RECORDS TO USE>
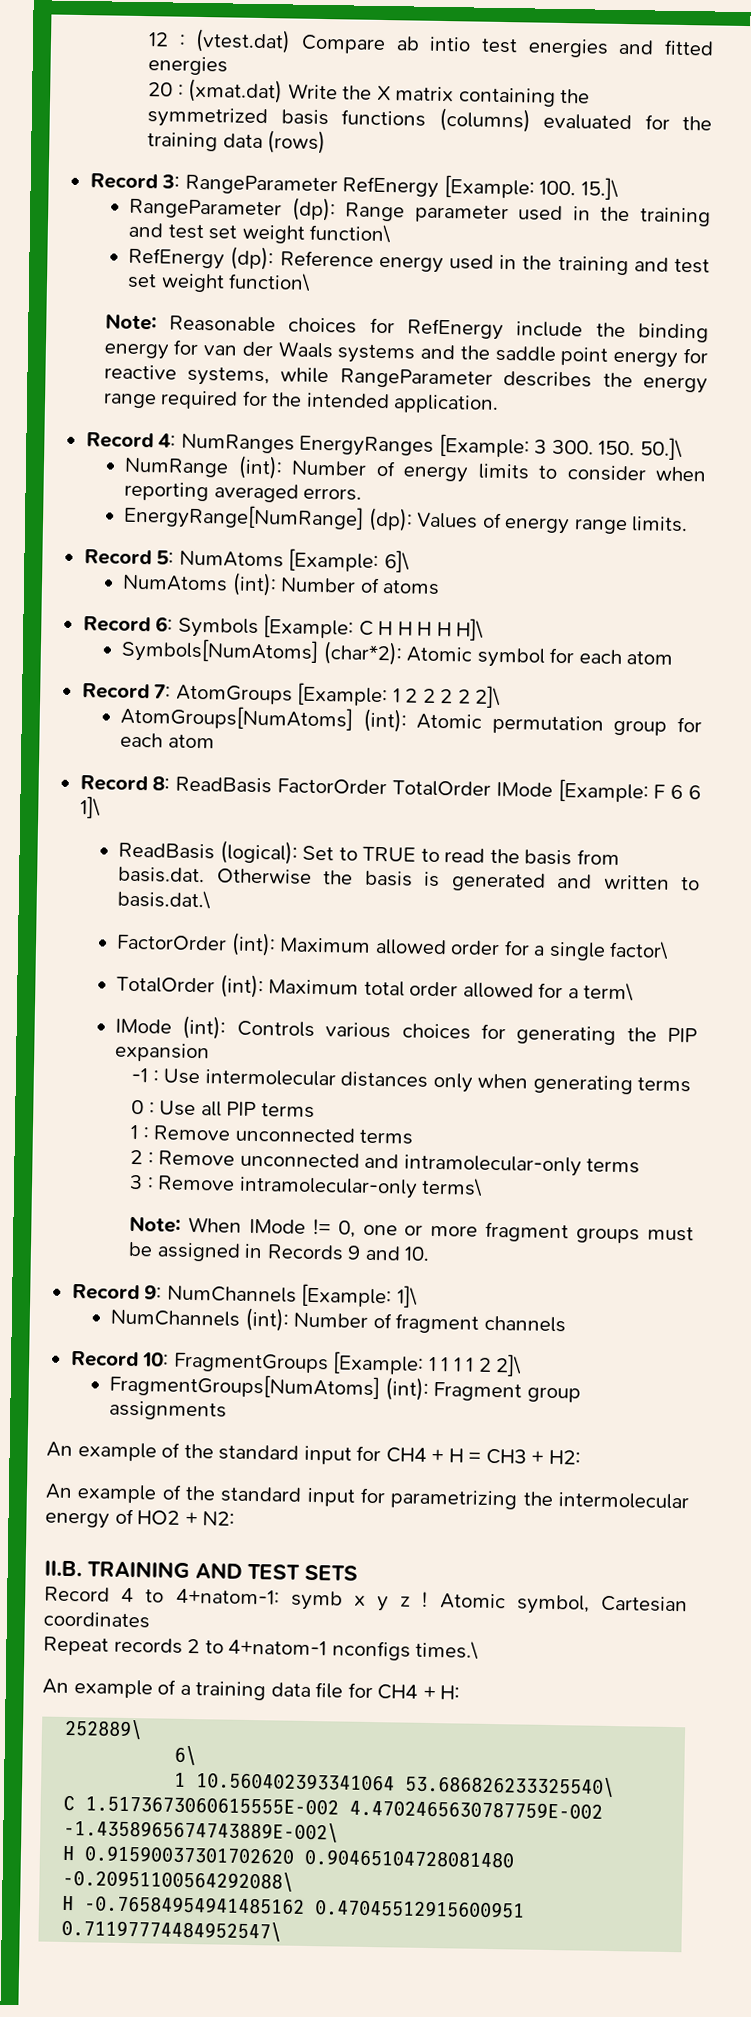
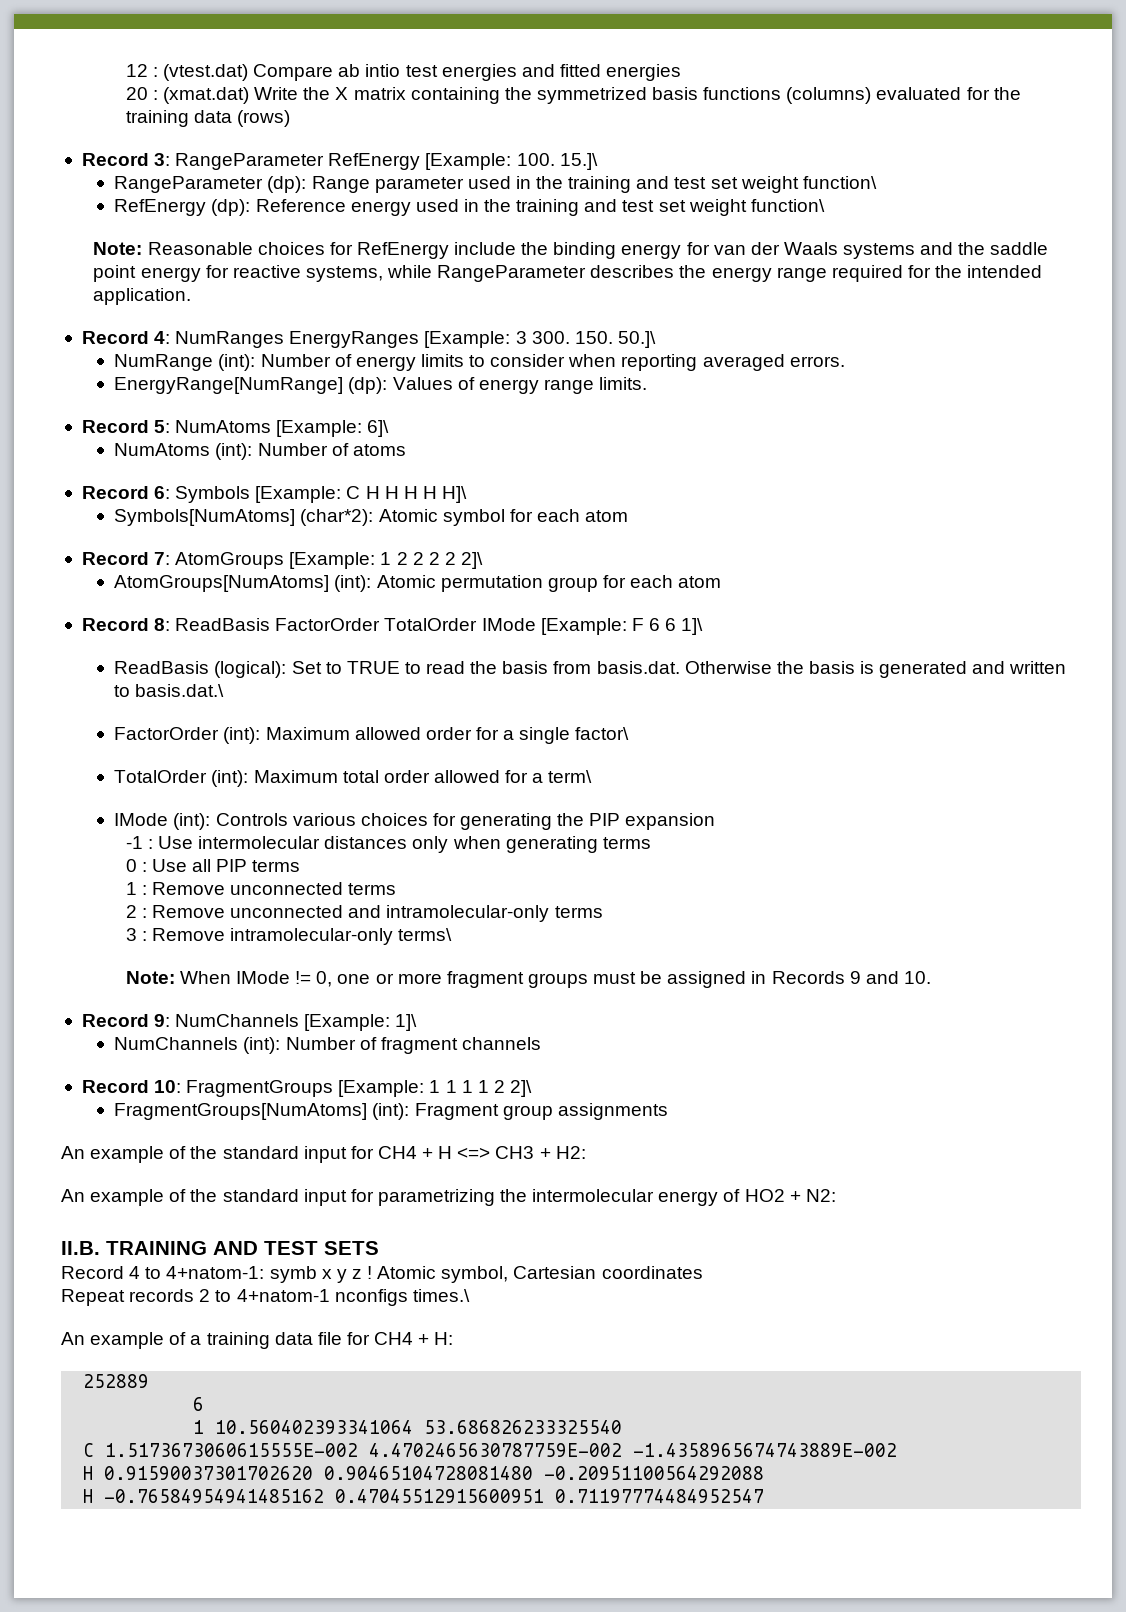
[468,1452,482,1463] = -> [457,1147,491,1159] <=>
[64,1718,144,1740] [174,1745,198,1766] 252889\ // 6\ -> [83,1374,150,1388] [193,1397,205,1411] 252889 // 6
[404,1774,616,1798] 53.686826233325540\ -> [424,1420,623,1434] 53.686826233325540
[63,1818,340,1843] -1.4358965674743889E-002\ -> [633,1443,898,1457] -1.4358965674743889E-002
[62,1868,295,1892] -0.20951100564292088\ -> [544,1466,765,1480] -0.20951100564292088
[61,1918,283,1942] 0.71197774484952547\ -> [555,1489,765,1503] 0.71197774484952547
--
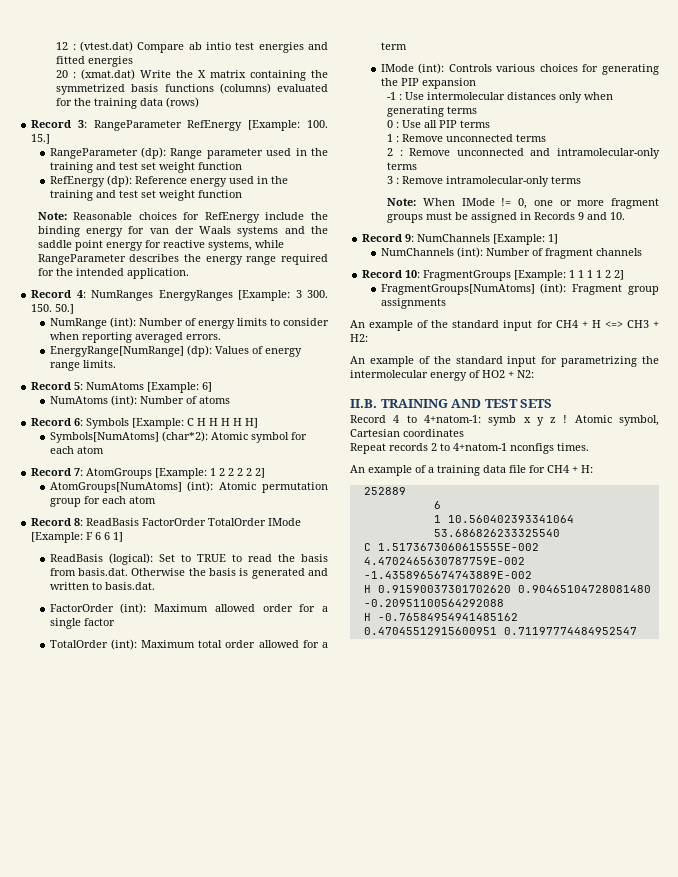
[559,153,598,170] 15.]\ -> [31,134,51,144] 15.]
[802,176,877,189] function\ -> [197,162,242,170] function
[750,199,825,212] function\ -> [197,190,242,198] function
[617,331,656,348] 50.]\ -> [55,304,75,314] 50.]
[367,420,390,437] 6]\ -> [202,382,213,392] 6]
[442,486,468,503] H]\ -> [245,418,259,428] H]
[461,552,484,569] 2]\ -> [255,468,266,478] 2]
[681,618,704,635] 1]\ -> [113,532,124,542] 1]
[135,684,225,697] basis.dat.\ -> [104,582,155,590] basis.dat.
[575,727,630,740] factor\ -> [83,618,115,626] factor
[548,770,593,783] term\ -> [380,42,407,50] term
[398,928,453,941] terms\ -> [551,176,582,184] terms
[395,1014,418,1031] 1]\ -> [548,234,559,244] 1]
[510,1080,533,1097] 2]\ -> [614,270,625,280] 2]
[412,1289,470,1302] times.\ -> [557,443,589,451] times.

TASK>
Would you output, from the records above, exactly the run of lines that starts at the line containing "[468,1452,482,1463] = ->" and ends at the line containing "[61,1918,283,1942] 0.71197774484952547\ ->", and only that run?

SOLUTION TO THIS TASK>
[468,1452,482,1463] = -> [457,1147,491,1159] <=>
[64,1718,144,1740] [174,1745,198,1766] 252889\ // 6\ -> [83,1374,150,1388] [193,1397,205,1411] 252889 // 6
[404,1774,616,1798] 53.686826233325540\ -> [424,1420,623,1434] 53.686826233325540
[63,1818,340,1843] -1.4358965674743889E-002\ -> [633,1443,898,1457] -1.4358965674743889E-002
[62,1868,295,1892] -0.20951100564292088\ -> [544,1466,765,1480] -0.20951100564292088
[61,1918,283,1942] 0.71197774484952547\ -> [555,1489,765,1503] 0.71197774484952547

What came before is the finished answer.